Nowadays, MSL’s scientists realize “organics are all over Mars.” And where there are organics, there’s the potential for those compounds to come together and lead to the genesis of living organisms.
Does that mean there’s life on Mars? Not necessarily. But organic molecules and compounds are the constituents that lead to life. Organics on Earth were by no means a guarantor that life would evolve, but it was certainly essential to the evolution of organic life.
During her presentation in Irvine, California, Eigenbrode pointed to analyses of Martian rock samples from the Gale Crater floor, Yellowknife Bay, and Parhump Hills — areas that are thought to have once possessed liquid water reserves — and they all had traces of organic macromolecules.
This is important, because 70 to 90 percent of organic matter is macromolecular.
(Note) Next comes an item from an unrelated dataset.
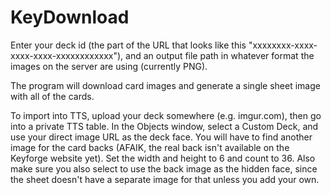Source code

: # KeyDownload

Enter your deck id (the part of the URL that looks like this "xxxxxxxx-xxxx-xxxx-xxxx-xxxxxxxxxxxx"), and an output file path in whatever format the images on the server are using (currently PNG).

The program will download card images and generate a single sheet image with all of the cards.

To import into TTS, upload your deck somewhere (e.g. imgur.com), then go into a private TTS table. In the Objects window, select a Custom Deck, and use your direct image URL as the deck face. You will have to find another image for the card backs (AFAIK, the real back isn't available on the Keyforge website yet). Set the width and height to 6 and count to 36. Also make sure you also select to use the back image as the hidden face, since the sheet doesn't have a separate image for that unless you add your own.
The complexity is critical to making life work, since metabolism is a complicated process that requires complicated pathways. Organic matter also fuels metabolism itself, since it’s one potential source of energy or carbon. “We need to be looking for this stuff,” said Eigenbrode.
But as Eigenbrode emphasized, the big question is what are the sources for these organics. They could be biological, but they might also very well be abiotic. They may have formed de novo — that is, on the planet itself — or be the result of deposits brought to Mars through meteorite crashes. “if this stuff is abiological,” she cautions, “…looking for organics is not looking for life.”
Nevertheless, “the presence of organic matter actually supports the habitability of an ancient lake,” said Eigenbrode. She’s specially referring to the Gale Crater, which is thought to have been home to vast body of water 3.6 billion years ago.
So what’s next? NASA’s Mars 2020 rover will be the key to understand the extent to which life may have or perhaps does exist on the Red Planet. The new rover will be fitted with an large suite of different instruments that can do a better job assessing the composition and concentrations of Martian organics and how they might relate to life on Mars. Just a little over four years to wait before two centuries’ worth of speculation can finally be confirmed or debunked.